Today, in my class of set theory, my professor said that replacement axiom doesn't true in the structure $(\omega, \in)$. However, I think that he was wrong and here is my proof.
First the axiom form that I use is the following: Let $\phi(x,y,A,w_1,\dots,w_n)$ be a formula in the language of set theory where $x,y,A,w_1,\dots,w_n$ are parameters. So, replacement axiom says:
$$
\forall A,w_1,\dots,w_n(\forall x\in A\exists! y\phi\rightarrow\exists Y\forall x\in A\exists y\in Y\phi).
$$
Now, let $\phi$ a formula as above and take $A,w_1,\dots,w_n\in \omega$. Also, suppose that $\forall x\in A\exists!\phi$. As $A$ is a natural number, $A=\{0,1,\dots,A-1\}$. Now, define $y_k\in\omega$ as the unique element such that $\phi(k,y_k,w_1,\dots,w_n)$ where $k\in A$.

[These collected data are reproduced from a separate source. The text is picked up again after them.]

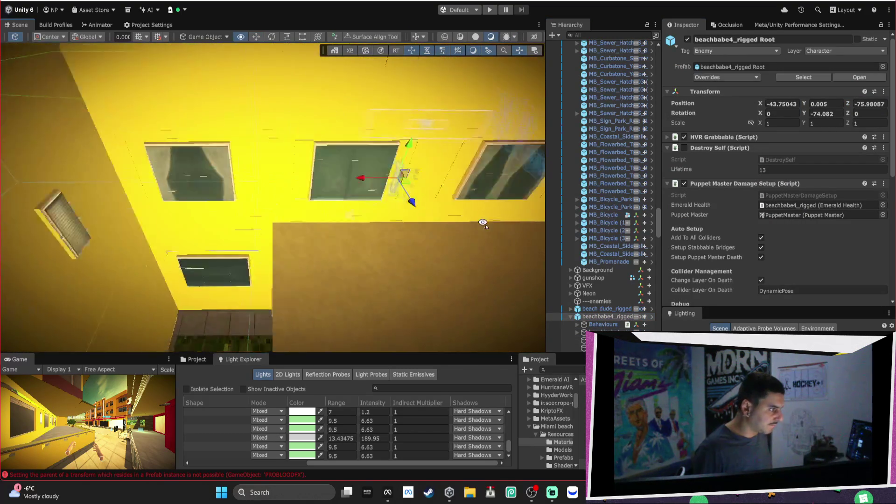
{"action": "mouse_move", "coordinate": [323, 221]}
{"action": "left_mouse_down"}
{"action": "mouse_move", "coordinate": [201, 237]}
{"action": "mouse_move", "coordinate": [513, 197]}
{"action": "mouse_move", "coordinate": [501, 180]}
{"action": "left_mouse_up"}
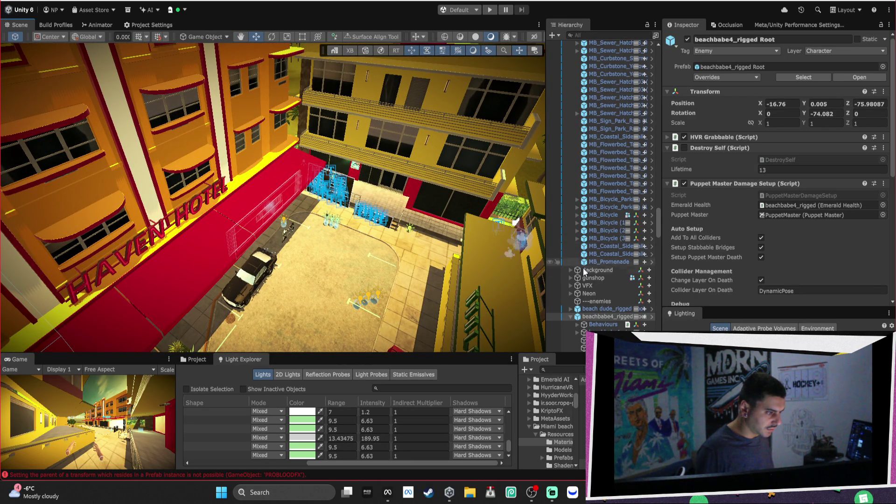
{"action": "key", "text": "f"}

If we take $Y=\max\{y_1,\dots,y_{A-1}\}+1$, then $\forall x\in A\exists y\in Y\phi$. So, the axiom holds.
Is there some mistake in my argument?
Best Answer
The axiom that you called "replacement" in the question is true in $(\omega\in)$, but its usual name is "collection", not "replacement". The axiom usually called "replacement" is false in $(\omega,\in)$, as shown in Robert Shore's answer.